Foundations & Applications of Humanities Analytics (spring 2022)

Lead instructor:

This course is no longer in session.

13.1 Applications: Linkages » Test Your Knowledge: Explanations

Q1. How are abstracts stored within the HTML code used on the PhilPapers website (philpapers.org)?

A.  As .txt files
B.  As a div class
C.  As a span class
D.  None of the above

Correct Answer: (B)  As shown in the lecture, abstracts are stored within a div class, which is a way of classifying specific paragraphs of text in a web page. By contrast, a span class is used to classify text within a paragraph, rather than entire paragraphs. While the scraping technique used in the project saves text locally as a .txt file, this is not how abstracts are stored on the website PhilPapers.


Q2. What Python package was used to write the code to scrape abstracts from PhilPapers?

A. Natural Language Toolkit (nltk)
B. Matplotlib

C. BeautifulSoup
D. None of the above

Correct Answer: (C)  While all three of the packages listed above are used in the full project, only BeautifulSoup is used for scraping.

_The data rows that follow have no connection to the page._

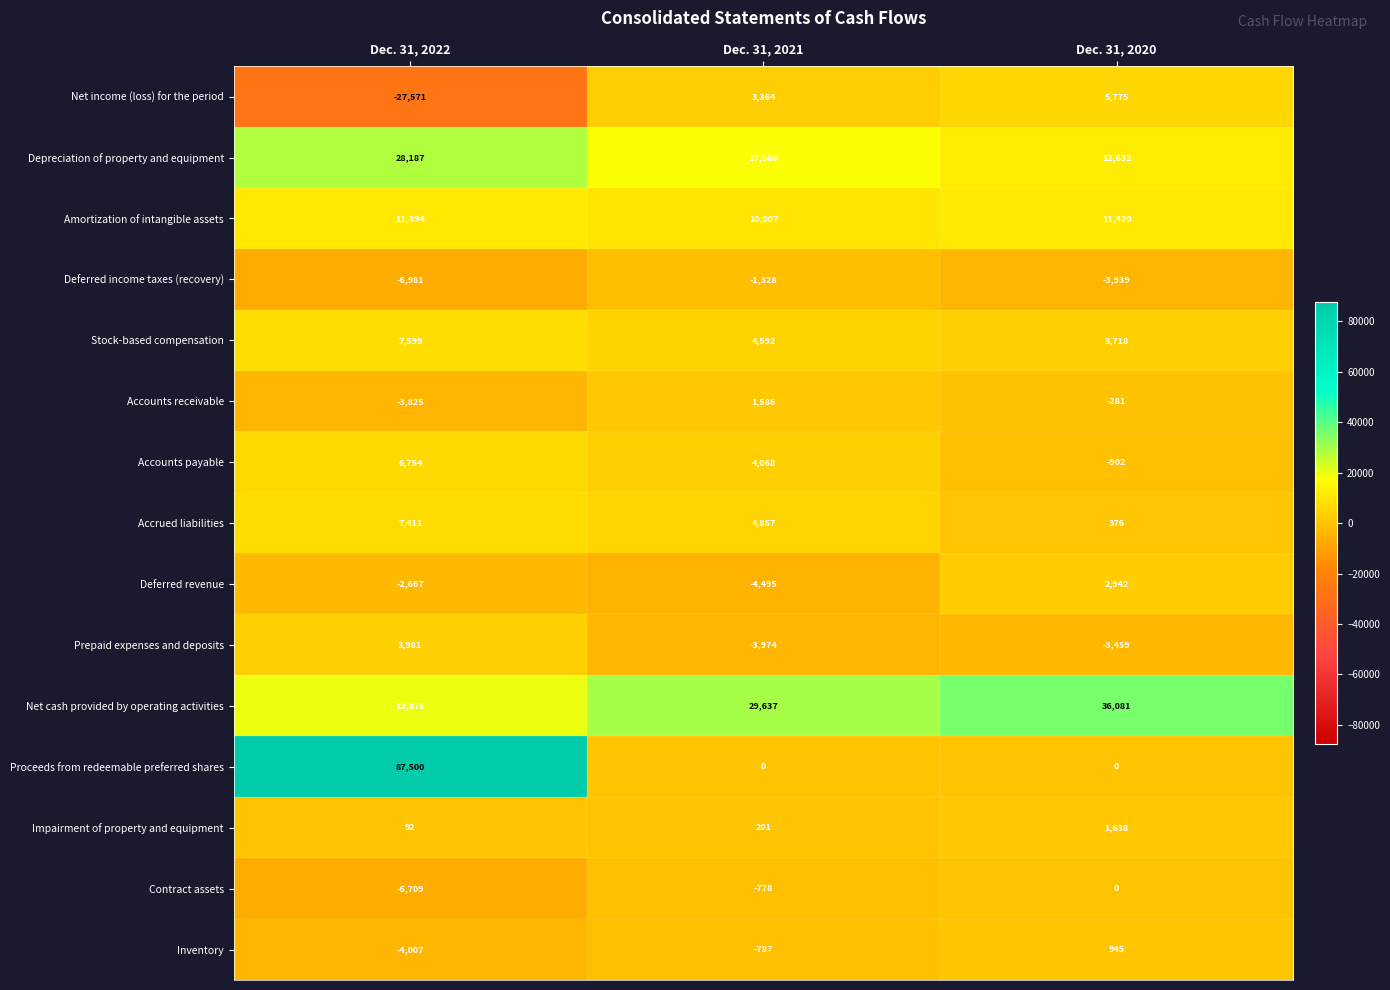

Which series changed the most between Dec. 31, 2021 and Dec. 31, 2020?

Deferred revenue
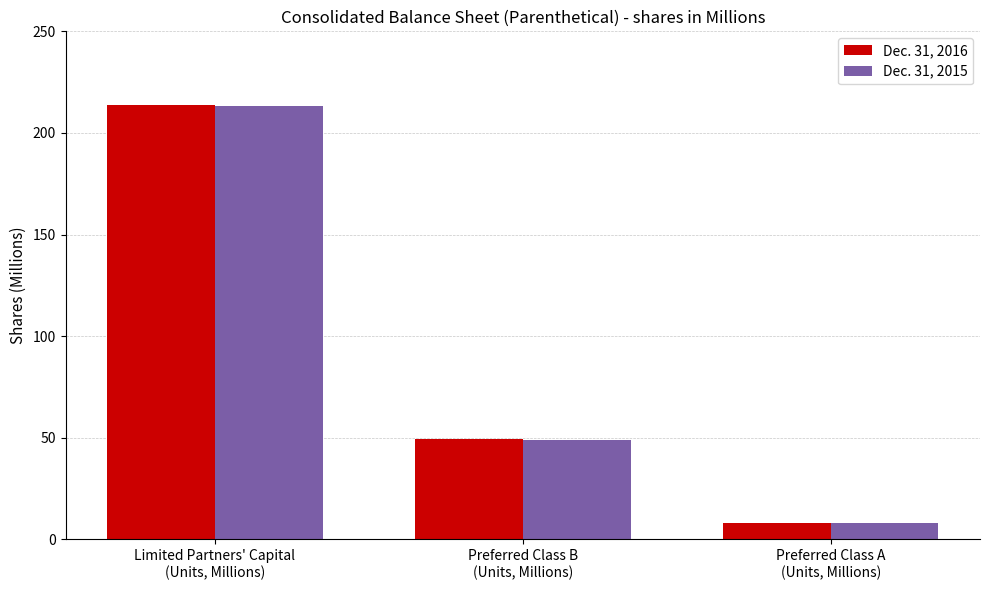

How many values in the Dec. 31, 2015 series exceed 48?

2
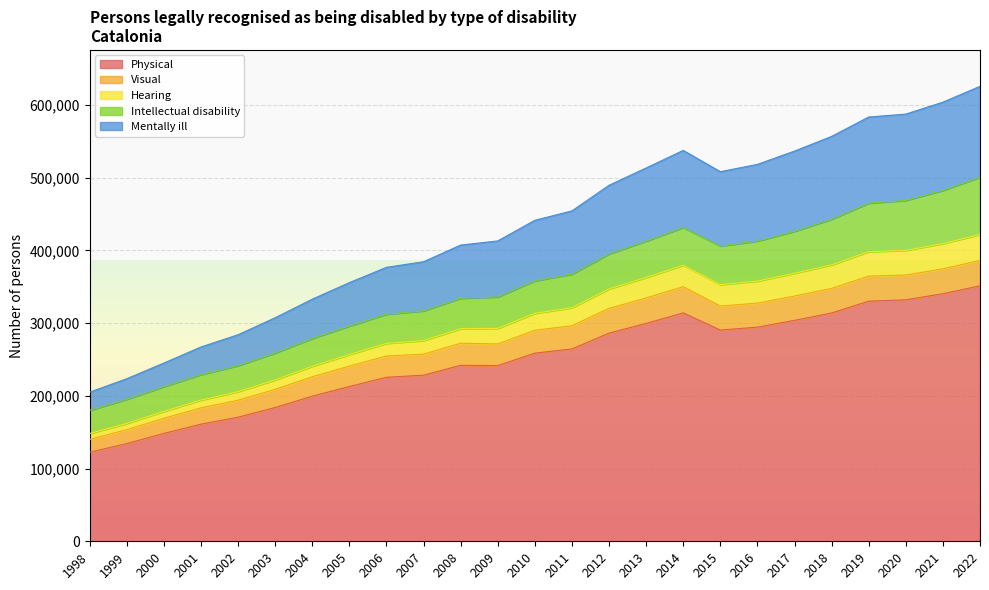

The value of Physical at 2015 is 412733. True or false?

False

The Natural Language Toolkit is used for analyzing the text data that is collected using BeautifulSoup, and Matplotlib is used in conjunction with Networkx to visualize data. 


Q3. Which word grouping in the mainstream ethics corpus is most closely linked with discussions of sex and sexuality in the feminist philosophy corpus?
A. Morality
B. Politics
C. Naturalistic Terms
D. None of the above

Correct Answer (A)   Looking at the graphical depiction of the linkage matrix, we can see that the thickest edge between the Sex and Sexuality node and any other node is connected to the node representing Morality terms in the mainstream Ethics corpus. By contrast, Political language in the mainstream Ethics corpus is most closely linked with Core Feminist Concepts, and Naturalistic Terms used in the mainstream corpus are most closely linked with Psychological terms used in the feminist corpus.